Steam Data Breach

During the night (UK Time), Steam had a bit of a technological fuckup.

Basically, they were showing pages to different people than they were intended for, so it would look like someone else was logged in. By going to this other user’s account page, you’d be able to see account data. This includes: email address, last four phone number digits, last 2 credit card digits, and if you have Steam Guard mobile installed.

It wasn’t possible to actually do anything with this other user, you couldn’t change stuff or buy games. Valve has released a statement:

Steam is back up and running without any known issues. As a result of a configuration change earlier today, a caching issue allowed some users to randomly see pages generated for other users for a period of less than an hour. This issue has since been resolved. We believe no unauthorized actions were allowed on accounts beyond the viewing of cached page information and no additional action is required by users.

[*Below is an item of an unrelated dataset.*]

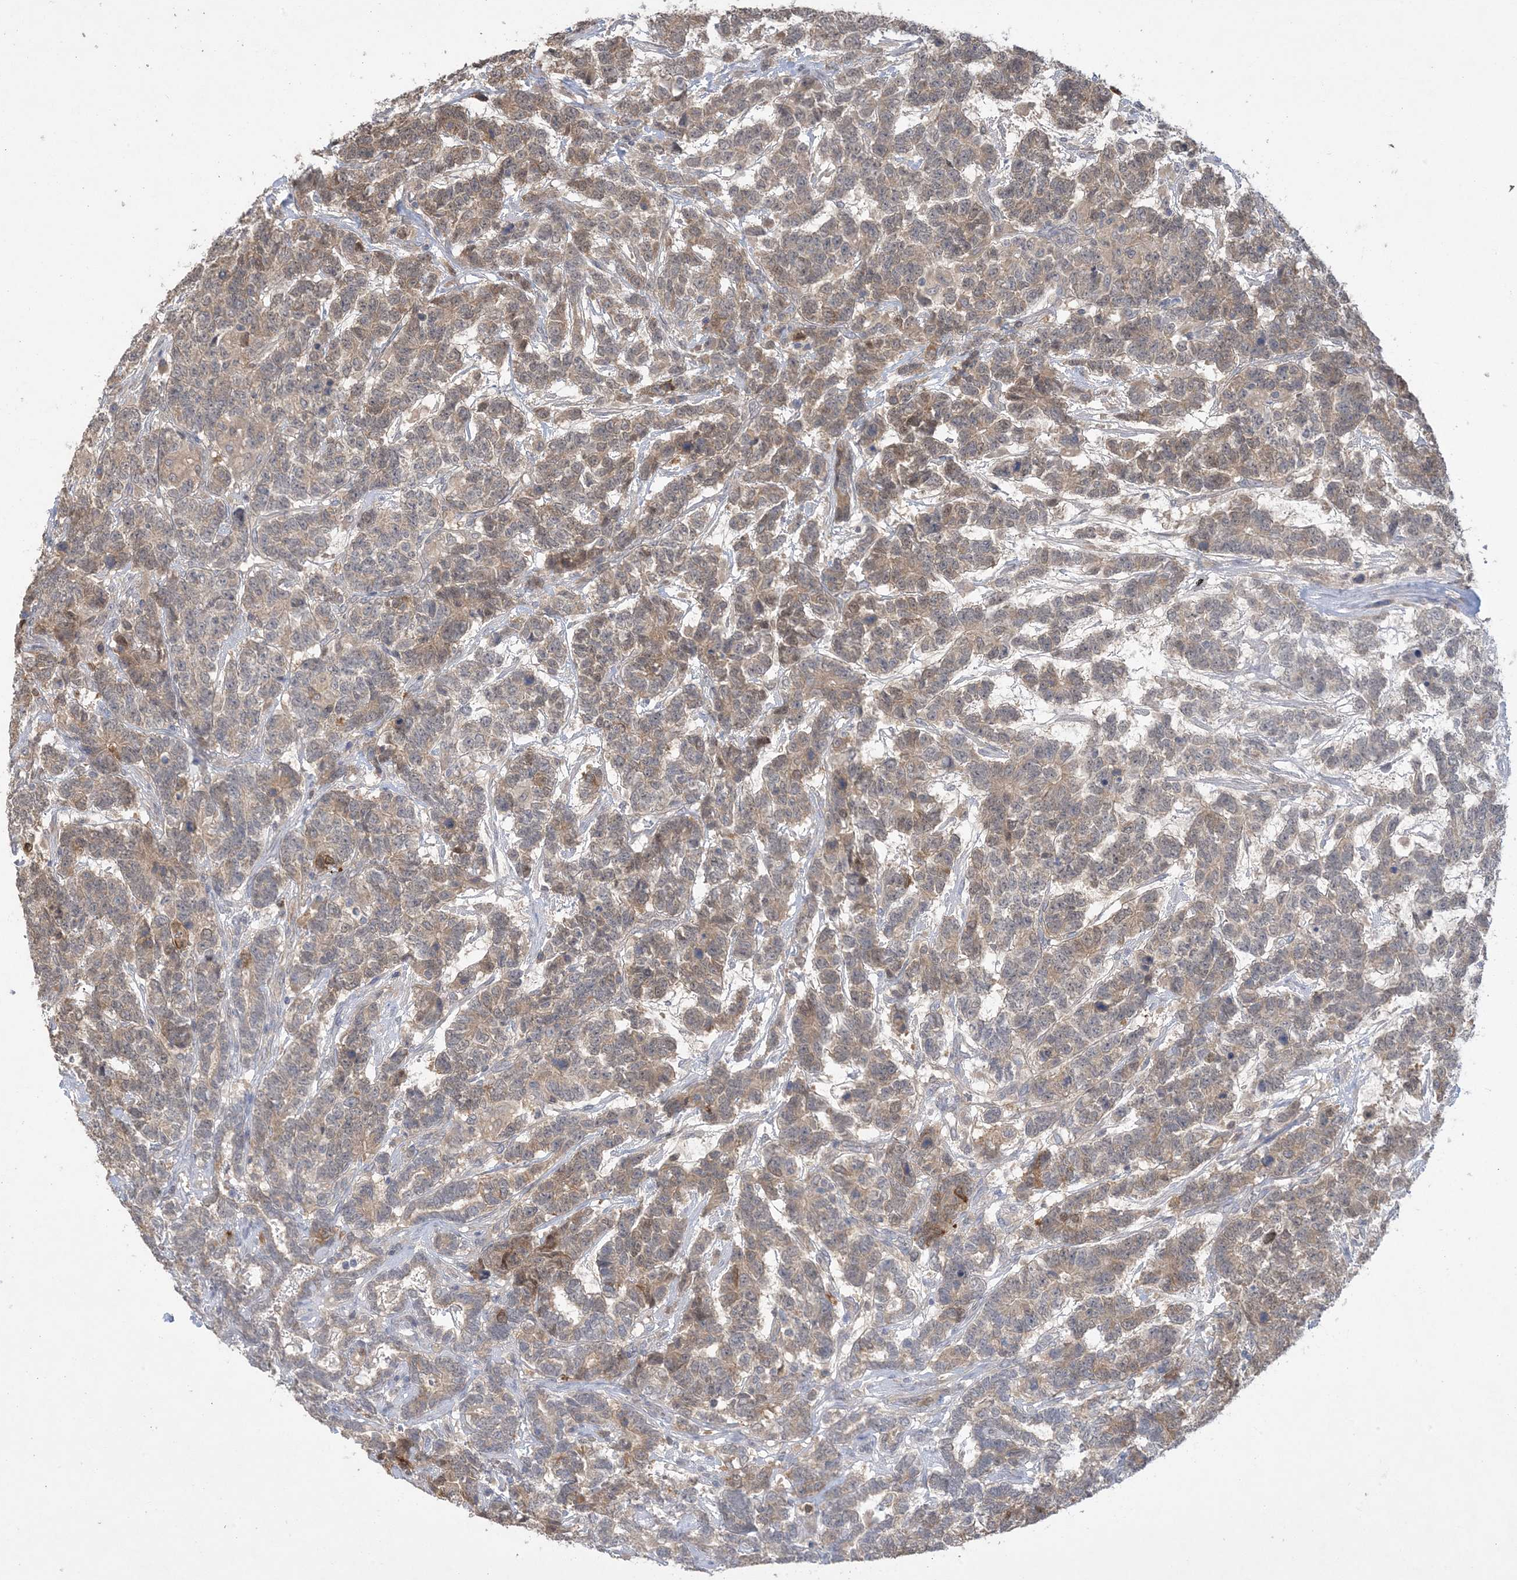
{"staining": {"intensity": "weak", "quantity": ">75%", "location": "cytoplasmic/membranous"}, "tissue": "testis cancer", "cell_type": "Tumor cells", "image_type": "cancer", "snomed": [{"axis": "morphology", "description": "Carcinoma, Embryonal, NOS"}, {"axis": "topography", "description": "Testis"}], "caption": "Testis cancer (embryonal carcinoma) was stained to show a protein in brown. There is low levels of weak cytoplasmic/membranous positivity in approximately >75% of tumor cells. (Stains: DAB (3,3'-diaminobenzidine) in brown, nuclei in blue, Microscopy: brightfield microscopy at high magnification).", "gene": "HMGCS1", "patient": {"sex": "male", "age": 26}}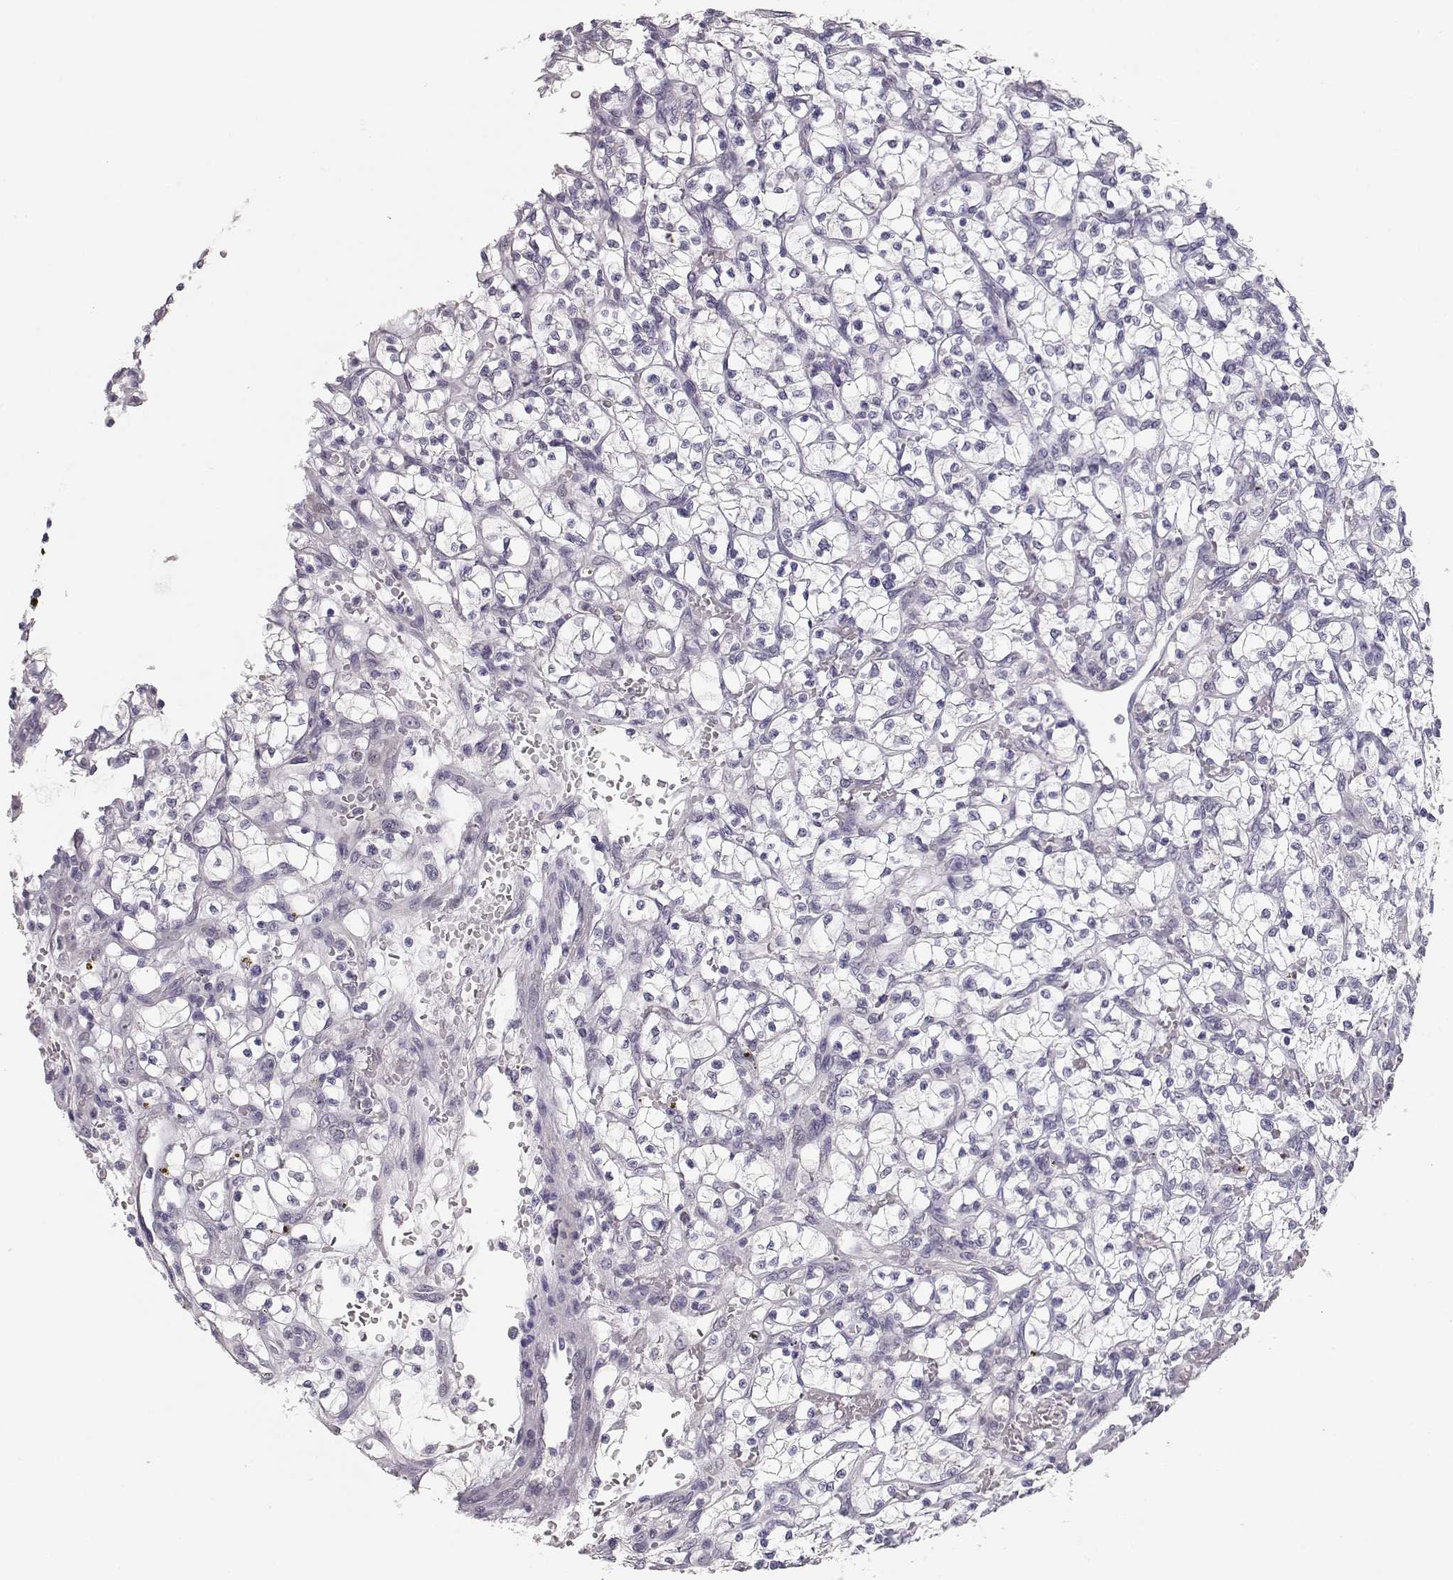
{"staining": {"intensity": "negative", "quantity": "none", "location": "none"}, "tissue": "renal cancer", "cell_type": "Tumor cells", "image_type": "cancer", "snomed": [{"axis": "morphology", "description": "Adenocarcinoma, NOS"}, {"axis": "topography", "description": "Kidney"}], "caption": "This is an IHC micrograph of human renal cancer (adenocarcinoma). There is no positivity in tumor cells.", "gene": "MAGEC1", "patient": {"sex": "female", "age": 64}}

Honestly, the real point here is Valve’s lack of communication. They kept the servers up for over an hour before shutting them down, and didn’t post anything on their two social media accounts, and of course there are the crippling support issues. Valve is a major company, raking in huge amounts of money, yet it’s run like a lemonade stand.

Luckily, it’s not possible to steal someone’s money with the information leaked, but that doesn’t make the problem any better.

Praise Gaben for his business techniques

I didn’t notice a problem, and steam is running fine for me as of now. Lets hope this type of thing doesn’t happen again.